* Exercise requirements *
Print out the data below in full and exactly, skipping the pictures.

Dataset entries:
········

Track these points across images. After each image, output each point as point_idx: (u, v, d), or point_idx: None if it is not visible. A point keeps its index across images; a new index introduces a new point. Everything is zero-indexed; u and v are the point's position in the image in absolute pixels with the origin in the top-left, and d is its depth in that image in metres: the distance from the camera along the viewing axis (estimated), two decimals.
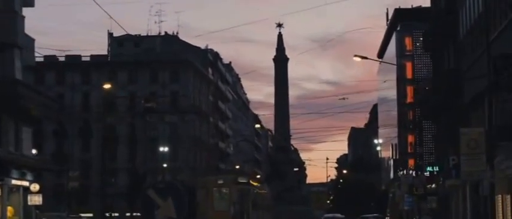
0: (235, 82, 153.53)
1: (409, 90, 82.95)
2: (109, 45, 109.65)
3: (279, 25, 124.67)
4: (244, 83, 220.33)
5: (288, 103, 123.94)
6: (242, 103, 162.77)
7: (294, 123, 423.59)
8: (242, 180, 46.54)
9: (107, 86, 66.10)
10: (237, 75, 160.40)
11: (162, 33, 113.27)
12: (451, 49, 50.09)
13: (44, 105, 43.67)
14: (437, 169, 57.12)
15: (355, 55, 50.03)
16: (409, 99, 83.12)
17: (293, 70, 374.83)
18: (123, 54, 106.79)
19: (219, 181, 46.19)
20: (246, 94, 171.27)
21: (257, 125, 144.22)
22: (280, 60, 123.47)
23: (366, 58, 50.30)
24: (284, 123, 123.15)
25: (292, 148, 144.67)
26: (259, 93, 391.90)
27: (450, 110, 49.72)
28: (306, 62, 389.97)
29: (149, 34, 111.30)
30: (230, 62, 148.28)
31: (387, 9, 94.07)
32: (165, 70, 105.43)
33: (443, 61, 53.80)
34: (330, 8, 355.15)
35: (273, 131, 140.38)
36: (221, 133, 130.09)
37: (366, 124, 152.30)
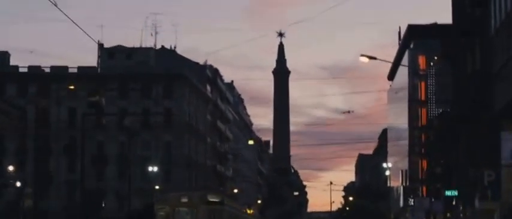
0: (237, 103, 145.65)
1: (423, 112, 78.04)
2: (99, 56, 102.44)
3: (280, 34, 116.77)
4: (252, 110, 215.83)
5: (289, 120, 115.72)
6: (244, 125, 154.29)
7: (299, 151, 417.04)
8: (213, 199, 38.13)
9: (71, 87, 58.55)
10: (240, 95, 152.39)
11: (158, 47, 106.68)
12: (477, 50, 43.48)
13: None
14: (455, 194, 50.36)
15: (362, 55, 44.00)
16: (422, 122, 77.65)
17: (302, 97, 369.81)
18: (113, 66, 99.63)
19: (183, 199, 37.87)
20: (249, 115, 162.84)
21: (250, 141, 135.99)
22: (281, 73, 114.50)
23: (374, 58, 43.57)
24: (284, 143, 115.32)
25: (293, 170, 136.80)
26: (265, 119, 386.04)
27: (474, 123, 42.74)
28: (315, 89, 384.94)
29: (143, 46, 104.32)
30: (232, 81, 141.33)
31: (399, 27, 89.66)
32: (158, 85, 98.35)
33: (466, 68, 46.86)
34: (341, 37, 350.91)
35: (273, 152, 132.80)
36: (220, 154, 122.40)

········

* Task response *
Track these points across images. After each image, output each point as point_idx: (u, v, d), or point_idx: None if it is not visible. A point keeps its index across images; a new index introduces a new point. Everything is zero-indexed; u and v are the point's position in the image in absolute pixels with the origin in the top-left, and d is its depth in that image in metres: the distance from the camera along the viewing axis (estimated), two decimals.
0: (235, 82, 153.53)
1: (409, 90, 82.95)
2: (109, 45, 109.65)
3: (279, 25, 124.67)
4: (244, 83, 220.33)
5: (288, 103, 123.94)
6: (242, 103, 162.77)
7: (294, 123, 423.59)
8: (242, 180, 46.54)
9: (107, 86, 66.10)
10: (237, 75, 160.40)
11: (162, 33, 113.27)
12: (451, 49, 50.09)
13: (44, 105, 43.67)
14: (437, 169, 57.12)
15: (355, 55, 50.03)
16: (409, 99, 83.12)
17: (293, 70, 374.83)
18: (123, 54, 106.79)
19: (219, 181, 46.19)
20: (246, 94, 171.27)
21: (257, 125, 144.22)
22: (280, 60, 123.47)
23: (366, 58, 50.30)
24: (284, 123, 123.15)
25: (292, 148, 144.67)
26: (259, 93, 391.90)
27: (450, 110, 49.72)
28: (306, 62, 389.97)
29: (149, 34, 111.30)
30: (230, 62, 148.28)
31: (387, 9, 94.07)
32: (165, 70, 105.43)
33: (443, 61, 53.80)
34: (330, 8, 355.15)
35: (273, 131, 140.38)
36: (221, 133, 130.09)
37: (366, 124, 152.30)
0: (237, 103, 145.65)
1: (423, 112, 78.04)
2: (99, 56, 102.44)
3: (280, 34, 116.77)
4: (252, 110, 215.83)
5: (289, 120, 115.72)
6: (244, 125, 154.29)
7: (299, 151, 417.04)
8: (213, 199, 38.13)
9: (71, 87, 58.55)
10: (240, 95, 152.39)
11: (158, 47, 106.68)
12: (477, 50, 43.48)
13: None
14: (455, 194, 50.36)
15: (362, 55, 44.00)
16: (422, 122, 77.65)
17: (302, 97, 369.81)
18: (113, 66, 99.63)
19: (183, 199, 37.87)
20: (249, 115, 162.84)
21: (250, 141, 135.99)
22: (281, 73, 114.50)
23: (374, 58, 43.57)
24: (284, 143, 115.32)
25: (293, 170, 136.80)
26: (265, 119, 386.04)
27: (474, 123, 42.74)
28: (315, 89, 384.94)
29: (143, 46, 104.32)
30: (232, 81, 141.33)
31: (399, 27, 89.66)
32: (158, 85, 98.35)
33: (466, 68, 46.86)
34: (341, 37, 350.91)
35: (273, 152, 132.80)
36: (220, 154, 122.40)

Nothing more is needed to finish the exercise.